L’idée de la Start-up Nation  (on parle aussi parfois d’État-plateforme), c’est l’idée de renouveler le modèle économique et industriel national en misant pour l’essentiel sur des innovations de rupture – la robotique, le big data, l’intelligence artificielle, la cyber-sécurité, l’Internet des objets, le deep learning, etc. –, portées par des organisations de la French Tech, attirant des salariés à forte valeur ajoutée en capacité d’effectuer des levées de fond importantes et d’occuper des places compétitives sur des marchés internationaux. La Start-up Nation, c’est en quelque sorte l’idée d’un pays de cocagne numérique peuplé d’entrepreneurs technophiles, obsédés par l’hypercroissance, mais aussi par l’idée d’un État misant sur l’accroissement de la productivité, la rentabilité, la culture de la performance, l’extension de la compétition. Comme le note le philosophe André Tosel, je le cite : dans l’imaginaire néolibéral, « ce n’est pas l’État qui doit contrôler le marché et ses abus, ou ses excès, c’est le marché qui place l’État sous surveillance permanente et lui assigne en même temps une fonction nécessaire de contrôle quant à l’effectivité du marché ». 

Sous les auspices de la Start-up Nation, l’État doit donc soutenir les entreprises du numérique mais, plus encore, il doit lui-même en devenir une. Encore mieux, l’idéal serait que chaque fonctionnaire devienne littéralement un « entrepreneur de l’État » et agisse avec créativité et efficacité. Dans le « nouveau monde » macronien, cela équivaut à agir depuis des normes d’une justice consistant non pas là a réussite de tous, mais à coup sûr, à la réussite de ceux qui sont a priori les plus doués, les « fameux premiers de cordée », c’est-à-dire ceux qui disposent des meilleurs atouts dès la naissance. 

Donc voilà tiré à gros traits les trois piliers idéologiques à partir desquels sont justifiées les politiques de dématérialisation. Qu’en est-il maintenant de l’étape suivante, celle de l’innovation, c’est-à-dire de la transformation de ces idées en dispositifs concrets d’administration composés d’un complexe d’instruments numériques ?

La phase d’innovation

La phase d’innovation concerne donc la mise en instrument des politiques de réforme de l’État. Plusieurs travaux de recherche qui portent précisément sur cette phase d’innovation montrent, sans surprise, que ce sont les acteurs privés qui mènent le bal et que les propositions de solutions techniques qu’ils proposent servent d’abord leurs intérêts de rentabilité et de positionnement sur le marché et les conduisent bien souvent à minimiser si ce n’est même parfois à abandonner les réflexions de fond sur la valeur d’usage citoyenne des dispositifs. L’instrumentation numérique de l’action publique entraîne, de fait, de nouveaux schémas collaboratifs public/privé avec des opérateurs industriels et des fournisseurs de solutions techniques qui ne vont donc pas sans accrocs s’agissant du choix et du design des instruments, mais aussi de la place à réserver aux usagers dans l’étape d’innovation.

☆ ☆ ☆

- _Liste des tâches_
[a] Dans le texte sur la Start-up Nation, sous quel autre nom parle-t-on parfois de cette idée ?
[b] Résumez en deux phrases le texte sur la Start-up Nation.
[c] Poursuivez le texte sur la Start-up Nation à partir de l'endroit où il s'arrête.

- _Données fournies_
☆ ☆ ☆

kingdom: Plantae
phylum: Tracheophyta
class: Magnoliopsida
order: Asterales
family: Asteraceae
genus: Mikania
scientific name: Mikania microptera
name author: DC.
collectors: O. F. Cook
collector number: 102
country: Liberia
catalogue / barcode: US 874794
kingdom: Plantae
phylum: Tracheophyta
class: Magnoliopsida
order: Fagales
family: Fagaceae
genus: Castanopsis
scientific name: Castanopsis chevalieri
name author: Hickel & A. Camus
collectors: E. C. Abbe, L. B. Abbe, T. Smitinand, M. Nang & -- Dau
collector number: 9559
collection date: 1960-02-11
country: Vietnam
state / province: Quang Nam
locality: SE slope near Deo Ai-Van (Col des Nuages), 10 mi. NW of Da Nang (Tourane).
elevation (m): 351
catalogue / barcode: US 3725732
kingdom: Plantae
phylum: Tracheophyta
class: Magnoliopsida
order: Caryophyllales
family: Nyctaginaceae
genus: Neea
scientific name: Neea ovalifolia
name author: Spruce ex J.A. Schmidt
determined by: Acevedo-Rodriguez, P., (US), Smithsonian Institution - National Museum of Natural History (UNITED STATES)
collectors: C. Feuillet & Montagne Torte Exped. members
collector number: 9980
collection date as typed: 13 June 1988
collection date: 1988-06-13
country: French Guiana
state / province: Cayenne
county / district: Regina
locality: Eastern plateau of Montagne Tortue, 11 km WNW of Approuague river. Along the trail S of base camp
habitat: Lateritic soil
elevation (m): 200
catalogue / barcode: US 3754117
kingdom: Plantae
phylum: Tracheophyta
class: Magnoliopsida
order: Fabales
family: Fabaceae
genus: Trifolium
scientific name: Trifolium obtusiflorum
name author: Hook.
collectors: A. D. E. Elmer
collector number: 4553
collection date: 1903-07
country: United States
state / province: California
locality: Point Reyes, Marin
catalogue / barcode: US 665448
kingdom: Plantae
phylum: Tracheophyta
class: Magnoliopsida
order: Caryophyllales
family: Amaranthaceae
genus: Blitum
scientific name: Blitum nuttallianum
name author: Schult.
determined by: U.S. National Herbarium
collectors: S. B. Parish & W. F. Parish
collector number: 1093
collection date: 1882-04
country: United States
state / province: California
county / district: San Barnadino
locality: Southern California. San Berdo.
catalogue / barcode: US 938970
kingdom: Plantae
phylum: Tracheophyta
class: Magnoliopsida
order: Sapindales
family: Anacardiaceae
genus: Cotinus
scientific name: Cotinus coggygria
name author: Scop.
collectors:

☆ ☆ ☆

- _Réponses par tâche_
[a] On parle aussi parfois d'État-plateforme.

[b] L'idée de la Start-up Nation consiste à renouveler le modèle économique et industriel national en misant sur des innovations de rupture, avec un État qui doit soutenir les entreprises du numérique et devenir lui-même l'une d'elles. Dans la phase d'innovation, ce sont les acteurs privés qui mènent le bal, et leurs solutions techniques servent d'abord leurs intérêts de rentabilité, ce qui les conduit souvent à minimiser la réflexion sur la valeur d'usage citoyenne des dispositifs.

[c]
Dans l’étape de négociation entre agents de la haute fonction publique dépositaires d’un projet administratif et opérateurs privés sous-traitants, l’usager médial et l’usager final s’avèrent, de fait, peu présents et peu représentés dans le processus de conception. Les innovateurs semblent donc certes sommés de proposer des services ajustés aux besoins effectifs d’un usager générique ou, plus rarement, liés aux besoins spécifiques de certaines catégories d’usagers, mais ils apparaissent notamment peu vigilants s’agissant des difficultés que certaines franges des usagers rencontrent dans l’accès aux services qu’ils imaginent.

Les travaux de la sociologue belge Périne Brotcorne documentent particulièrement ce point. Elle montre l’absence criante des utilisateurs dans la phase d’innovation, ce qui les éloigne de la possibilité effective de délibérer tant sur les valeurs encodées dans les nouvelles infrastructures que sur les problèmes ergonomiques. La situation apparaît d’autant plus paradoxale que les différents acteurs prenant part au processus d’innovation revendiquent souvent une « approche usager », posture qui révèle en fait une vision très sommaire des publics destinataires des services qui se fondent la plupart du temps sur des intuitions et des représentations tirées des expériences personnelles des innovateurs ou de celles de leurs proches. 

Conséquemment, il n’est donc pas étonnant de constater un désajustement avec les attentes et les capacités effectives des usagers et des agents : « Dans tous les cas, explique Perrine Brotcorne, l’usager enfermé dans le design du guichet [numérique] n’est ni un faible ni un non-utilisateur des technologies numériques ». 

Malgré la volonté de mettre en œuvre, en certains cas, un procès d’inclusion « by design » et de tenir régulièrement des « user clubs » pour indexer l’innovation aux retours des usagers, force est de constater que les services implémentés sont généralement d’une trop grande complexité et contribuent à la « fabrique de l’incapacité » de certains publics parmi les moins habitués à la manipulation des outils numériques et qui, par la force des choses, tendent donc à devenir des non-usagers des services publics. 

Si la phase d’innovation est parfois présentée comme relevant d’une logique de coproduction des services et des biens publics, dans les faits, force est de reconnaître qu’elle s’apparente plutôt à l’imposition de solutions qui conviennent d’abord aux innovateurs. Les bénéficiaires de l’action publique sont généralement, au mieux, représentés par quelques individus dont les discours et les retours de test ou d’expérience viennent, certes, compléter et ajuster les représentations – pas toujours très informées – des innovateurs, mais sans en modifier globalement la teneur. 

La phase d’appropriation

Alors la phase des usages, c’est évidemment un peu l’épreuve de vérité. Une fois que l’on a pensé une politique, qu’on l’a traduite dans des dispositifs et qu’on a implémenté ces dispositifs dans les administrations qu’est-ce qui se passe ? Et là, il y a de fait beaucoup de choses à dire, puisque sans avoir la volonté d’être nécessairement négatif, force est de constater que le bilan a de quoi alarmer.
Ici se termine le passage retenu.